BEGIN Exercise data

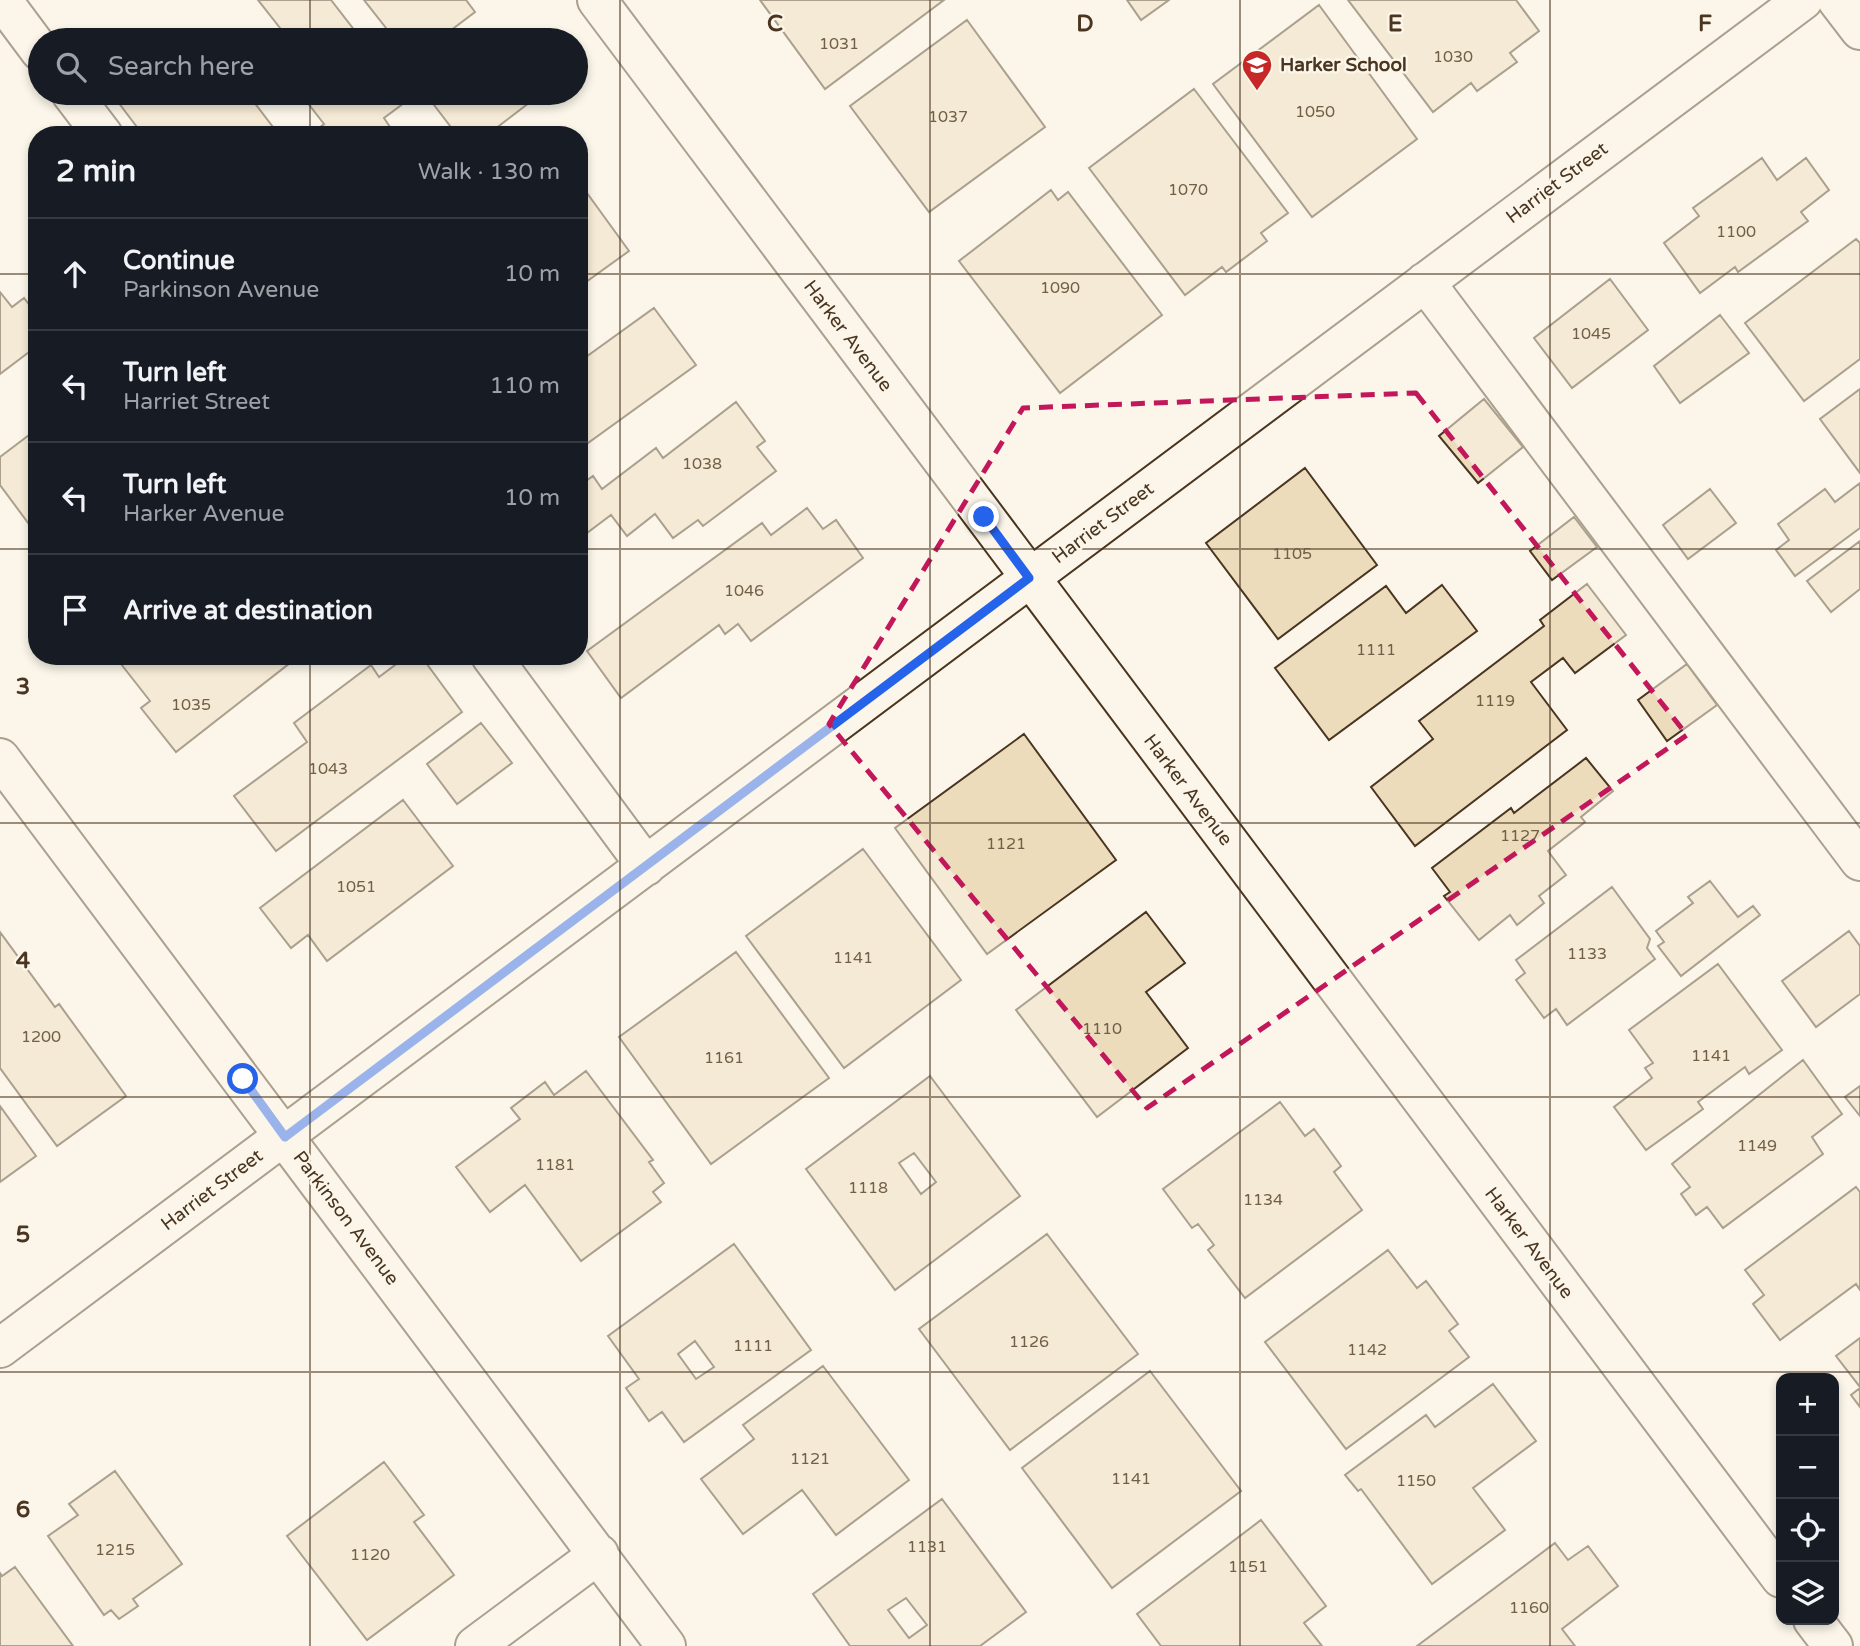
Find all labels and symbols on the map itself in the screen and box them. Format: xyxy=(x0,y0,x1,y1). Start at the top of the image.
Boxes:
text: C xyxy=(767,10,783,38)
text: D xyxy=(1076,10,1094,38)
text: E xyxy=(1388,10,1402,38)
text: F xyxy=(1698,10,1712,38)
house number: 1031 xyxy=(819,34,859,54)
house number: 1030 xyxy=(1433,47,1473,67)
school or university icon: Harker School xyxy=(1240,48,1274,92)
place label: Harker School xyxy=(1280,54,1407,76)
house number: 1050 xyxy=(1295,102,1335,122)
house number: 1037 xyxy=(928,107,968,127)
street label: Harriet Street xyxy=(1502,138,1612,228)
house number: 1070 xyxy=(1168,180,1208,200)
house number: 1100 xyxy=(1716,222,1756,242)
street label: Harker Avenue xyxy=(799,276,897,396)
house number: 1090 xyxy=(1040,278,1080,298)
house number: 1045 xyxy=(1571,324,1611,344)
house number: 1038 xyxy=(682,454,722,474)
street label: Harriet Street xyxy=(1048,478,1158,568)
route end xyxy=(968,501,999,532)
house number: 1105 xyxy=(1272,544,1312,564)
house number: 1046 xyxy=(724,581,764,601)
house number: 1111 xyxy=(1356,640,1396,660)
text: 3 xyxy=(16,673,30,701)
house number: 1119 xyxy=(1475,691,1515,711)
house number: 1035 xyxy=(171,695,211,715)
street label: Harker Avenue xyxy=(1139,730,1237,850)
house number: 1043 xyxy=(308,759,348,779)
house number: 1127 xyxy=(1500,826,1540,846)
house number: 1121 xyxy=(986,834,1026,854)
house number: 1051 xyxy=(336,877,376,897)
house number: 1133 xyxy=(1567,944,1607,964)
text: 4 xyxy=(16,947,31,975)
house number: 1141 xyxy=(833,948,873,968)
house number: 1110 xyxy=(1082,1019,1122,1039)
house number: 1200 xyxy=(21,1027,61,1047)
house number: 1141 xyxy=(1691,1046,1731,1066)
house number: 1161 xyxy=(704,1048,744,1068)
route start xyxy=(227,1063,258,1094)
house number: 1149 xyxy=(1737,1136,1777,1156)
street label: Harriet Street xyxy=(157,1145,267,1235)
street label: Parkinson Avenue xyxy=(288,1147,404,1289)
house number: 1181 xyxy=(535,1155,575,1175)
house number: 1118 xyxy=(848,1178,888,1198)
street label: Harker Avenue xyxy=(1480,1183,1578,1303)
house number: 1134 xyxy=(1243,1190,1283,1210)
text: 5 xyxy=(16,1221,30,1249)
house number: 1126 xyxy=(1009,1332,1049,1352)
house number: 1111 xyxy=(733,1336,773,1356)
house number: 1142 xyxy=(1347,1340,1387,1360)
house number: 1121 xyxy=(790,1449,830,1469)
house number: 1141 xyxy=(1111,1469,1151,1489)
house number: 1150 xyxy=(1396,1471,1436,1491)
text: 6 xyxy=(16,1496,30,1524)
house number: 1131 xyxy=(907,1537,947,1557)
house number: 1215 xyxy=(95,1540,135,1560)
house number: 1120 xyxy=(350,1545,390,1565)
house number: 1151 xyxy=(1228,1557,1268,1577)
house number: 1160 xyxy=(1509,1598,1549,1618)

END Exercise data

Write out each line above containing "Harriet".

street label: Harriet Street xyxy=(1502,138,1612,228)
street label: Harriet Street xyxy=(1048,478,1158,568)
street label: Harriet Street xyxy=(157,1145,267,1235)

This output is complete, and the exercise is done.